##### Given records
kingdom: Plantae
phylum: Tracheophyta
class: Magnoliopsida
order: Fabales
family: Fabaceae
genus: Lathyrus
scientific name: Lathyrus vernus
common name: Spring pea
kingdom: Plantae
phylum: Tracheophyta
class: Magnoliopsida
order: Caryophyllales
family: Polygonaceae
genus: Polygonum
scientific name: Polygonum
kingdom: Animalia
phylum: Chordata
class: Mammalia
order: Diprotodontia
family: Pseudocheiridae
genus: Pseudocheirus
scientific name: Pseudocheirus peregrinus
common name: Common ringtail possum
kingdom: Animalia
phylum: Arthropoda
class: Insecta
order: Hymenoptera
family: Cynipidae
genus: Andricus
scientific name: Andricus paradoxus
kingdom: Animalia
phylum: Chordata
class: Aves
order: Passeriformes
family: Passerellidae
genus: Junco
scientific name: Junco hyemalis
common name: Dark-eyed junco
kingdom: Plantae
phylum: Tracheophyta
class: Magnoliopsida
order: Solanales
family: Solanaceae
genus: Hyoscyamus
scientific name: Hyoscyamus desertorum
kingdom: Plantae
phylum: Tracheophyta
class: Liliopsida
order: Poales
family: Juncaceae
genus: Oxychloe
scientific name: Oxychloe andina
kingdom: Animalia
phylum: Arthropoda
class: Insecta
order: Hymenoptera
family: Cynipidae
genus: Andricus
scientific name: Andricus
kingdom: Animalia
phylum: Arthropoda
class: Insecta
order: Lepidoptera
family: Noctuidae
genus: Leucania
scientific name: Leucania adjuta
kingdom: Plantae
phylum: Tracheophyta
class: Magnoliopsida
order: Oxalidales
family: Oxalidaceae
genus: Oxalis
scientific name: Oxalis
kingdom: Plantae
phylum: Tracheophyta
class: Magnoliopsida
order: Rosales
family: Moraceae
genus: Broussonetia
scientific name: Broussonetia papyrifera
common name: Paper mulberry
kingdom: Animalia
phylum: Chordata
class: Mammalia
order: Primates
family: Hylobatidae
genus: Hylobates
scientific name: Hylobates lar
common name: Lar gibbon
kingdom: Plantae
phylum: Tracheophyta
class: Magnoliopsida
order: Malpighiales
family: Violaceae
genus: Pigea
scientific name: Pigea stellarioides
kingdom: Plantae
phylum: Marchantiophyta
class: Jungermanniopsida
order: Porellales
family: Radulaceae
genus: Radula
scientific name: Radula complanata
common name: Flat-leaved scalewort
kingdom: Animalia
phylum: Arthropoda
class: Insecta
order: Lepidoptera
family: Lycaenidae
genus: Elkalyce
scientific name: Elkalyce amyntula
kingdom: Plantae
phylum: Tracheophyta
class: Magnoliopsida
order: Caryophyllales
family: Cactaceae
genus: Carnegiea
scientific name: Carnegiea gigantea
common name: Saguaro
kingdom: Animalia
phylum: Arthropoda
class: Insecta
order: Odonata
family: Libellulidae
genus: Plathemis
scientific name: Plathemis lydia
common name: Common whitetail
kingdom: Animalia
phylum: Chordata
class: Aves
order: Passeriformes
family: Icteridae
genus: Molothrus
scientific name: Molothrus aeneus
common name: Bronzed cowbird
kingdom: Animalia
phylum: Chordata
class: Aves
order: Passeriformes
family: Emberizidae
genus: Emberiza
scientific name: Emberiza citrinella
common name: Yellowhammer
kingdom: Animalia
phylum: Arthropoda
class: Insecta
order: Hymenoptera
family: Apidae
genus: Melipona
##########
**Given instruction**
Reproduce the stretch from the line containing "common name: Bronzed cowbird" through the end of the records, switching every "phylum" to "division" and leaving all else unchanged.

**Output of the exercise**
common name: Bronzed cowbird
kingdom: Animalia
division: Chordata
class: Aves
order: Passeriformes
family: Emberizidae
genus: Emberiza
scientific name: Emberiza citrinella
common name: Yellowhammer
kingdom: Animalia
division: Arthropoda
class: Insecta
order: Hymenoptera
family: Apidae
genus: Melipona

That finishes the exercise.